Mas, em 1722, a Grande Loja da Inglaterra recém formada em Londres, determinou, baseada em sua importância recém adquirida, que cada nova Loja na Inglaterra deveria ter uma patente, e desde aqueles tempos todos os Irmãos que resolvessem formar uma nova Loja, empenhavam-se para obter a permissão, a certificação, em forma de carta, da Grande Loja.

Esta nova Loja ficava, então, unida e subordinada à Grande Loja da Inglaterra, como uma filial, se comprometendo em trabalhar de acordo com seu sistema, e se manter dentro dos antigos landmarks e dentro das diretrizes estabelecidas.

Então, a tal Loja era chamada justa, perfeita e regular.

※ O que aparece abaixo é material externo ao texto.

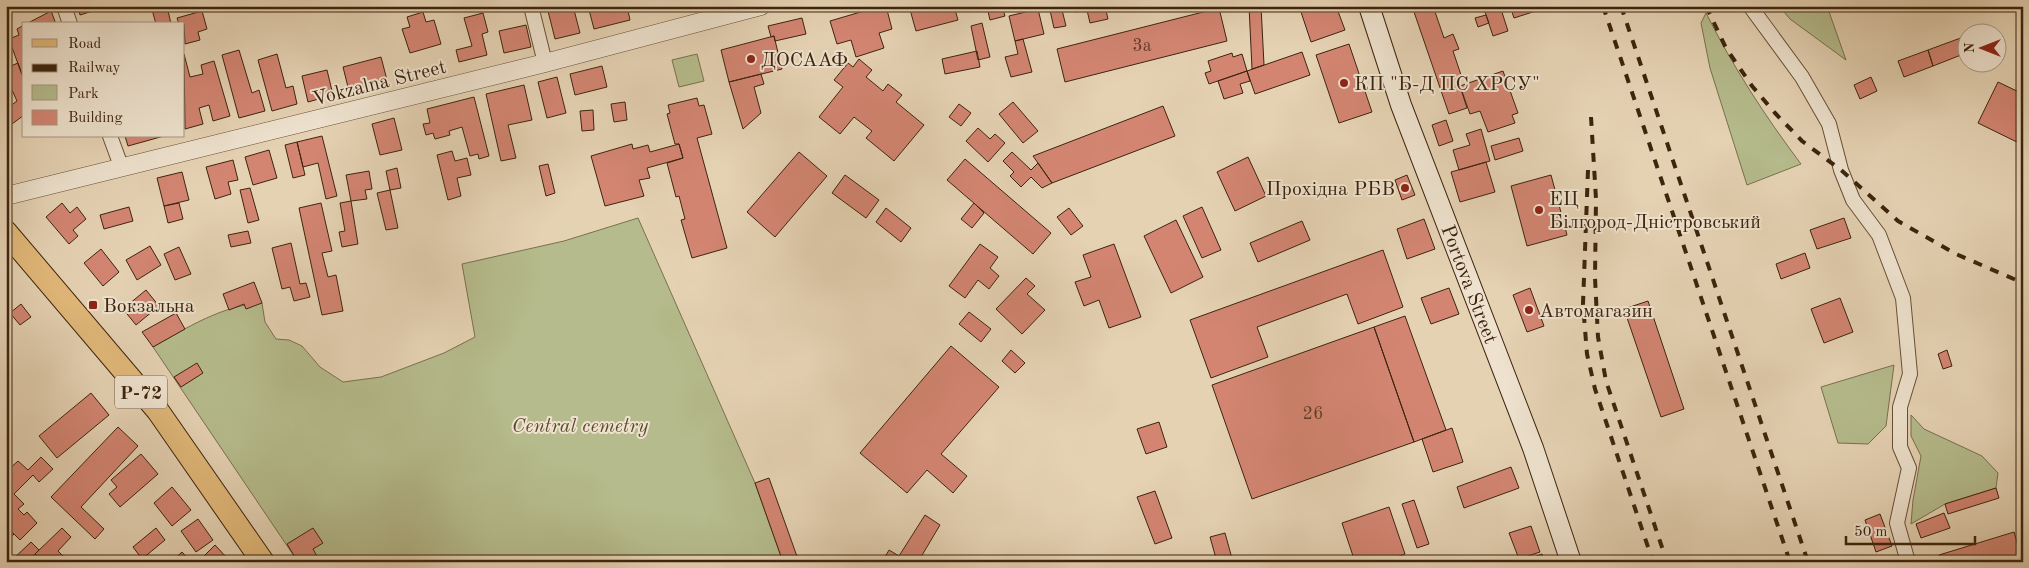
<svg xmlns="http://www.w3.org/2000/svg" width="2029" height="568" font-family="'Old Standard TT',serif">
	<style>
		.green { fill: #b5bb8c; stroke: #79704d }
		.building { fill: #d38572; stroke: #3d240e }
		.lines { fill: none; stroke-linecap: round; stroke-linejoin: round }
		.minor-casing { stroke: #675037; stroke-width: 16 }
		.tertiary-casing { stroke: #675037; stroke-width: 19 }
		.secondary-casing { stroke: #3d240e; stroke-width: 22 }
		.primary-casing { stroke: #3d240e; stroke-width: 24 }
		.minor { stroke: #eee2ce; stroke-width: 14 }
		.tertiary { stroke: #eee2ce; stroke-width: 18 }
		.secondary { stroke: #eee2ce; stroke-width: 20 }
		.primary { stroke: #e2b97a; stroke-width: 22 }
		.rail { stroke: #3d240e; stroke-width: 4; stroke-dasharray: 9 9; stroke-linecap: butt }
		.poi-dot { fill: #8f2418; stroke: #eee2ce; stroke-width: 2 }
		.labels { text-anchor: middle; stroke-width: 4; stroke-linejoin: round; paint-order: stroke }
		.number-label { font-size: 18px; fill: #623c27 }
		.shield { fill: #eee2ce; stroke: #725d48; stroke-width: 1 }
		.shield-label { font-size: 19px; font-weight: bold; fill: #3d240e }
		.poi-label { font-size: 20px; fill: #3d240e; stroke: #eee2ce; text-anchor: start }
		.street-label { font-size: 20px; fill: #3d240e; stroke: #eee2ce }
		.park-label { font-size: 20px; font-style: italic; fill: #5b4a2e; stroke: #eee2ce }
	</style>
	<rect width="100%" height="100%" fill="#e5d2b3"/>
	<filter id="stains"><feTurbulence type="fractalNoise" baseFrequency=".004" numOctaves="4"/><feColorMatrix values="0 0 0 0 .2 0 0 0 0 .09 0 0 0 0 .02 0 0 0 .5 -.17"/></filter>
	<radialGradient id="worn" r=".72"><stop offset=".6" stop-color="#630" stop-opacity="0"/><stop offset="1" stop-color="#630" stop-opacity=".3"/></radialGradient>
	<path class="green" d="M1779,6H1827L1846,60L1790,19Z
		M1706,13C1733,67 1765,116 1801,164L1747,185L1710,68L1701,23Z
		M697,54L704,81L679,87L672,60Z
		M638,218L755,483L783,562H298L153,347C186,328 223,305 262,303L265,322L276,339L289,340L302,346L320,367L343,382L381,377L444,353L475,337L462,264L564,241Z
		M1894,365L1886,426L1868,444L1838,443L1821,387Z
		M1911,415L1924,429L1982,456L1998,473L1996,488L1945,504L1911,524L1913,500L1921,456L1911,436Z"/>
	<path class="building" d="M78,6H105V7L80,15Z
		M151,6H167L171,24H156Z
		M565,6H573L580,33L555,39L548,11Z
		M588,6H627L630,20L594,29Z
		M881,6H886L892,29L879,33L884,48L856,57L851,40L837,44L830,21Z
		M909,6H954L958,20L916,31Z
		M971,6H1002L1005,16L990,20L987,7L972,11Z
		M1049,6H1068L1069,9L1062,10L1066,26L1054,28Z
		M1074,6H1105L1108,19L1090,23L1087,10L1075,12Z
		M1249,6H1261L1264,65L1252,69Z
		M1299,6H1336L1345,30L1311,42Z
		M1412,6H1433L1444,38L1453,34L1459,49L1453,51L1462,78L1458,80L1467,108L1449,114Z
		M1483,6H1500L1508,31L1493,36Z
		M1510,6H1541L1542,9L1514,18Z
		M1219,8L1227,41L1065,82L1057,49Z
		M1038,9L1044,34L1015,41L1009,16Z
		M51,11L56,24H26Z
		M202,11L207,29L198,32L200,40L185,44L184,24H179L177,18Z
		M423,12L426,22L434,20L441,44L410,53L402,29L410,27L407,17Z
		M483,13L488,32L482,34L487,55L459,62L456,50L472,46L464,18Z
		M1486,15L1489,23L1478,27L1475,18Z
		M802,18L806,34L775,41L774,36L771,37L768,26Z
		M982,23L990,57L978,60L971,26Z
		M24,25V74L22,75L9,39L19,35L17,29Z
		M526,25L531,47L504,53L499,31Z
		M774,36L782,69L729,82L721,50Z
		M1966,36V53L1933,66L1928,50Z
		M1023,39L1032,72L1011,77L1005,57L1018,54L1015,41Z
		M1349,44L1372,112L1339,123L1316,55Z
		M239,50L252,93L259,90L265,111L239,118L222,55Z
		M1928,50L1933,66L1904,77L1898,61Z
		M977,51L980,67L945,74L942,59Z
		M1302,52L1310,75L1255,94L1247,71Z
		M1232,53L1233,57L1242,54L1247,71L1209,84L1205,73L1211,71L1208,61Z
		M184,54L190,77L203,74L201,65L214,61L230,116L213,121L209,105L199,108L203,124L185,129Z
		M277,54L286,88L293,86L297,104L272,111L258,60Z
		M381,57L387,80L349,91L343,67Z
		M859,59L872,70L866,77L883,91L888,84L902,95L896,102L924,125L894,161L866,138L872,131L854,117L840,134L819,117L843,87L834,80L848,63L853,67Z
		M18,63L24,79V115L8,127L6,123V109L17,101L6,77V68Z
		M602,66L607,87L575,95L570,74Z
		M327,70L333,95L308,102L302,76Z
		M1247,71L1250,81L1240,84L1243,93L1224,99L1218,81Z
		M1503,71L1518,113L1512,115L1515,123L1488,132L1480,111L1470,114L1460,86Z
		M761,74L764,84L754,87L761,113L743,129L729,82Z
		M557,77L566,113L547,118L538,82Z
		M1871,77L1877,91L1860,99L1854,85Z
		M1998,82L2023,94V145L1978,123Z
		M524,85L532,120L508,125L516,158L501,161L486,94Z
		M474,97L489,156L479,159L478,154L470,156L462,127L449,131L450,135L435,139L433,133L426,135L423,124L430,123L427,109Z
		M697,98L699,106L704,105L712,134L697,138L727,248L692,258L681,220L685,219L679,196L676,197L667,163L683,158L679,144H675L667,114L670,113L668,105Z
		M625,102L627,120L614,122L611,104Z
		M1013,102L1038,131L1023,143L999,114Z
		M959,104L971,113L961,126L949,117Z
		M1163,106L1175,136L1052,183L1033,156Z
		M593,110L594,130L582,131L580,111Z
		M394,118L402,150L380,155L372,124Z
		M1446,120L1453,141L1439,146L1432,125Z
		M978,128L990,139L995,134L1005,143L988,162L966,141Z
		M1481,129L1490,161L1459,170L1453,150L1470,145L1466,134Z
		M125,136H164L128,146Z
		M322,136L337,196L326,199L318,163L303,167L297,142Z
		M1519,138L1523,151L1495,160L1491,146Z
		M297,142L305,175L293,178L285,145Z
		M632,144L633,149L648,145L650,152L679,144L683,158L647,168L650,178L639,180L644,196L605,206L591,156Z
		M269,150L277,178L253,185L245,157Z
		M452,151L455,161L467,158L471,175L457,178L461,196L448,200L437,155Z
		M799,152L827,176L775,237L747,212Z
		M1012,152L1031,170L1038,163L1052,183L1042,188L1031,177L1021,187L1010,176L1014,172L1003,161Z
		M1248,157L1266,196L1235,211L1217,172Z
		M965,159L1051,233L1033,254L947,180Z
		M233,160L238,180L228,182L231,194L215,199L206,167Z
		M1486,162L1495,192L1460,202L1451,172Z
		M548,164L555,193L546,196L539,166Z
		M397,168L401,188L390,190L386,171Z
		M369,171L372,189L365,190L367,199L351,201L346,175Z
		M182,172L189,200L164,206L157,178Z
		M845,175L879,200L866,218L832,193Z
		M1407,175L1415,195L1402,200L1395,180Z
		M1551,175L1567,235L1527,246L1511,186Z
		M250,188L259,220L248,223L240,190Z
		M390,190L398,228L386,230L377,193Z
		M351,201L358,244L342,247L339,232L345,231L340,203Z
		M62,203L70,213L77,207L86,219L73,230L78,236L69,244L46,217Z
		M179,203L183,219L168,223L164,206Z
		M321,203L332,251L322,253L328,277L336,275L343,311L322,315L299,208Z
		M974,203L984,213L972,228L961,219Z
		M129,207L133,221L104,229L100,215Z
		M1202,207L1221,250L1202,258L1183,216Z
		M886,208L911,228L901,242L876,222Z
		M1069,208L1083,226L1071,235L1057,217Z
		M1844,218L1851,238L1817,249L1810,230Z
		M1424,219L1435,249L1407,259L1397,229Z
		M1176,220L1203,277L1171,293L1144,236Z
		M1302,221L1310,240L1258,262L1250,243Z
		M248,231L251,243L231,247L228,235Z
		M291,243L300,284L306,283L310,297L294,301L290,287L282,289L272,248Z
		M980,244L998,257L990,268L999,276L989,289L978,280L965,298L949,286Z
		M1114,244L1141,317L1109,328L1099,300L1084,306L1075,282L1091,277L1083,255Z
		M150,246L161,265L137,280L126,260Z
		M179,247L191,274L175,280L164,254Z
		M101,249L119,272L103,286L84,263Z
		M1383,250L1403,307L1358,324L1347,294L1257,327L1268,357L1211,378L1190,320Z
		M1805,253L1810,268L1781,279L1776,264Z
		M1026,278L1035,286L1027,294L1045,310L1022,334L996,309Z
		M254,282L262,303L246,309L244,304L229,310L223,294Z
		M1449,288L1459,314L1431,324L1421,298Z
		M1530,288L1544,326L1527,332L1513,295Z
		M146,290L159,306L136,325L123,309Z
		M1840,298L1853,332L1824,343L1811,309Z
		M1648,301L1684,409L1661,417L1624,309Z
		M21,304L31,317L20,325L10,313Z
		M969,312L991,329L981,342L959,324Z
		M176,313L185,329L153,347L142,332Z
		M1405,316L1446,430L1414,442L1374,327Z
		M1374,327L1414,442L1252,499L1212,385Z
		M951,346L999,387L941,454L967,476L953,493L927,470L907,493L860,453Z
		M1011,350L1025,363L1015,373L1002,361Z
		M1947,350L1952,366L1943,369L1938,354Z
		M197,363L203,373L181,387L174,377Z
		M91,393L109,415L57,458L39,436Z
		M1159,422L1167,447L1146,454L1137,429Z
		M118,427L138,446L81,507L104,529L95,539L51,497Z
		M1452,428L1463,462L1433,472L1422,439Z
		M141,454L158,474L120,507L109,494L117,487L111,480Z
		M41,457L53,469L39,482L33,475L14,494L24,504L18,509L24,515L27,512L37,523L20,540L8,528L12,524L6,518V472L18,461L28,470Z
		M1511,467L1519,488L1464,508L1457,487Z
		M769,478L799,562H783L755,483Z
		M172,487L191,510L172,526L154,503Z
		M1996,488L1999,498L1948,514L1945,504Z
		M1155,491L1172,538L1155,544L1137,497Z
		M1414,500L1429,544L1417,548L1402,504Z
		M1389,507L1405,554L1382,562H1355L1342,523Z
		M1944,513L1950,528L1921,538L1916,524Z
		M1880,514L1892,546L1876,552L1865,520Z
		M925,515L940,525L918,562H882L889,550L899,556Z
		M198,519L213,540L196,552L181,531Z
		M6,526L14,534L6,543Z
		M1531,526L1540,552L1519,559L1509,533Z
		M62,528L71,537L58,551L69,562H43L35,554Z
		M156,528L165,540L142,559L133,547Z
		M313,528L323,543L313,549L320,562H298L287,544Z
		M2014,532L2021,556L2004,562H1941L1939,555Z
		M1225,533L1233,562H1217L1210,537Z
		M31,542L39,550L27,562H6V556L11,561Z
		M215,545L227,558L222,562H198Z
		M182,552L191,562H171Z
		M1542,554L1544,562H1521Z
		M1506,557L1508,562H1495Z"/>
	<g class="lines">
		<defs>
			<path id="minor" d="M64,6L70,24
				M531,6L545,63
				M1750,6L1802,77L1829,124L1841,170L1853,200L1879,235L1903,298L1910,374L1900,407V447L1909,468L1897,523L1908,562
				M110,136L121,166"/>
			<path id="tertiary" d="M6,196L545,63L761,6"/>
			<path id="secondary" d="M1369,6L1401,105L1533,448L1571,562"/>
			<path id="primary" d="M6,232L158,411L263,562"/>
		</defs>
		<use href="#minor" class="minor-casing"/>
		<use href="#tertiary" class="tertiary-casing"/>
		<use href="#secondary" class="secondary-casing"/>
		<use href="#primary" class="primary-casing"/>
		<use href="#minor" class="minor"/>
		<use href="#tertiary" class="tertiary"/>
		<use href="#secondary" class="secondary"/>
		<use href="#primary" class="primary"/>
		<path class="rail" d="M1603,6L1790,562
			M1621,6L1808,562
			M1706,6L1726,48L1752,86L1775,113L1802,141L1841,170L1898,221L1956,254L2023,283
			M1591,117L1596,199L1595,278L1598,337L1606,381L1667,562
			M1588,170L1583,304L1587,354L1595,389L1653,562"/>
	</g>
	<g class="poi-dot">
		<circle cx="751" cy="59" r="5"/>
		<circle cx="1344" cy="83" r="5"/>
		<circle cx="1405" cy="188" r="5"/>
		<circle cx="1539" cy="210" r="5"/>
		<rect x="88" y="300" width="10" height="10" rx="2.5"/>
		<circle cx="1529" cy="310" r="5"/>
	</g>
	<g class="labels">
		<g class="number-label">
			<text x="1142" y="51">3а</text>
			<text x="1313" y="419">26</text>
		</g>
		<rect class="shield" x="115" y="375.5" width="52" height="33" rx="4"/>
		<g class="shield-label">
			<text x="141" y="399">Р-72</text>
		</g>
		<g class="poi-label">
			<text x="761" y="66">ДОСААФ</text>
			<text x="1354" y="90">КП "Б-Д ПС ХРСУ"</text>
			<text x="1395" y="195" text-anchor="end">Прохідна РБВ</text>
			<text x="1549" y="205">ЕЦ<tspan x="1549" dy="23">Білгород-Дністровський</tspan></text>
			<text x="103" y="312">Вокзальна</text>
			<text x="1539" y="317">Автомагазин</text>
		</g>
		<g class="street-label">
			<text transform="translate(379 82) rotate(-14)" y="7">Vokzalna Street</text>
			<text transform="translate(1470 284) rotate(69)" y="7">Portova Street</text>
		</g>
		<g class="park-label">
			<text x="580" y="432">Central cemetry</text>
		</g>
	</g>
	<rect width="2029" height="568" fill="none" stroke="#e5d2b3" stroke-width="25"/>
	<rect x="8" y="8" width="2014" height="553" fill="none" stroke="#3d240e" stroke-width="2.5"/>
	<rect x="12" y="12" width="2004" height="543" fill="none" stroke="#3d240e"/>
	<rect x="22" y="22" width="162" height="115" fill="#eee2ce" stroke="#a79681"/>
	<rect x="32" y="39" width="25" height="8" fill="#e2b97a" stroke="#a79681"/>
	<text x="68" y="48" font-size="15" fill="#3d240e">Road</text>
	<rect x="32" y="64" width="25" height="8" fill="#3d240e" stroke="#a79681"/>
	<text x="68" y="72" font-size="15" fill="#3d240e">Railway</text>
	<rect x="32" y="85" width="25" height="15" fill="#b5bb8c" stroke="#a79681"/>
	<text x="68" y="98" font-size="15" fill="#3d240e">Park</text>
	<rect x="32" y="110" width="25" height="15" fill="#d38572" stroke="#a79681"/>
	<text x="68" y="122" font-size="15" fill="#3d240e">Building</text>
	<g transform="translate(1982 48) rotate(270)"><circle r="24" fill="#eee2ce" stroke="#a79681"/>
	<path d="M0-4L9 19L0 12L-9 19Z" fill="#8f2418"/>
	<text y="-8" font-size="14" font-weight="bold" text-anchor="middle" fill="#3d240e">N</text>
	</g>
	<path d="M1846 536v8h129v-8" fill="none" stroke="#3d240e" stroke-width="2.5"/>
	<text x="1854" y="536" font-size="15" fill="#3d240e" stroke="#eee2ce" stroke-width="4" paint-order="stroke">50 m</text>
	<rect width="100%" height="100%" filter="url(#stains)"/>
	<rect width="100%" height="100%" fill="url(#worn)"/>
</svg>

Temos hoje, conforme nos orienta o Mestre Alec Mellor (Dicionário da Francomaçonaria), que nenhuma Loja ou Capitulo pode existir regularmente sem um título de constituição, chamado Carta Constitutiva (em inglês, Warrant ou Charter) que é ao mesmo tempo, a sua certificação de nascimento e, de certa forma, seu alvará de funcionamento.

Henry Wilson Coil nos esclarece que não há uma essencial diferença entre Warrant e Charter, mas ambas as palavras, nos primórdios eram usadas para descrever a autorização, emitida pelo Grão Mestre, consentida pela Grande Loja, de modo oral primeiramente, em seguida por escrito, para a constituição de uma nova Loja.